The “Surprisingly Consistent” Answer to the Question: Are We Alone in the Universe? by Michael Egnor

That is increasingly the point of modern science: not to uncover the truth by reasoning, but to entrench atheistic materialism with priestly/scientific language (and state-run educational systems) used to obscure and mystify, not clarify and illuminate.

I suppose we can wait until “2 + 2 = 5” is actually promoted, but I don’t feel the need to do so: assuming that random chance can create anything serves much the same function.

The claim that men can be women just on their say so (coupled with the passing of a few laws) will no doubt be soon proclaimed as indisputable fact by the scientific community as well. “The voice of man trumps reality!” Our Masters cry.

“Ummm…. what is scientific, exactly, about a powerful man’s voice determining reality?”

“That is the point of science: no authority above the Will of Powerful Mam, no authority outside of the Will of Powerful Man!”

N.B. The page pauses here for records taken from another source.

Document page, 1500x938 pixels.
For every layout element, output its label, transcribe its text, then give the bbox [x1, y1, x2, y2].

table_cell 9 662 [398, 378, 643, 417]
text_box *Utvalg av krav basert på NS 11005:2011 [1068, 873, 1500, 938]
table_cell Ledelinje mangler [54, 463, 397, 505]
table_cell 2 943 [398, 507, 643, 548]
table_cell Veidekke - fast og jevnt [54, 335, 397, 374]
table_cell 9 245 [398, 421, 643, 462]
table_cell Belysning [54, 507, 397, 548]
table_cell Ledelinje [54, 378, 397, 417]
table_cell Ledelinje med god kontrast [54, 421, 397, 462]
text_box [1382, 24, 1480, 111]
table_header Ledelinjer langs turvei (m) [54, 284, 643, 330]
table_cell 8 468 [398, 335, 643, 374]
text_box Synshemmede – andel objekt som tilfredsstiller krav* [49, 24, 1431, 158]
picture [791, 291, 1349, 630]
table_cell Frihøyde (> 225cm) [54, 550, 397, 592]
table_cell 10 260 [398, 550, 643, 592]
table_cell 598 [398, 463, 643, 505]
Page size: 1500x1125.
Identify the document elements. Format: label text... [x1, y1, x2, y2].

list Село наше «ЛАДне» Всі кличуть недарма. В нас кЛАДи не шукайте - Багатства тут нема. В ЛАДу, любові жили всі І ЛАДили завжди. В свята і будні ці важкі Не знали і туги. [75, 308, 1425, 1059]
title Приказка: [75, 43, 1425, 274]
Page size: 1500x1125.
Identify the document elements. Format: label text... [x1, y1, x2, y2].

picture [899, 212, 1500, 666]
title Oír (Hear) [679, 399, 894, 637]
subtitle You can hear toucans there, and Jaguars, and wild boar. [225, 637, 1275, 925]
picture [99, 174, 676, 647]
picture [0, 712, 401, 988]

“No. The point of science is to determine some aspects of physical reality by experimentation and analysis. Collect evidence from external reality – propose a theory – test the theory – arrive at a conclusion that is refutable. It is engineering and math, not ideology or party politics.”

“External reality is determined by the Right Sort of Minds.”

“Ah. A Kantian perspective, I see. Well, I have no interest in allowing powerful and politically connected men (even with the right certifications and licenses!) to determine the Law and Reality, so I will be moving on.”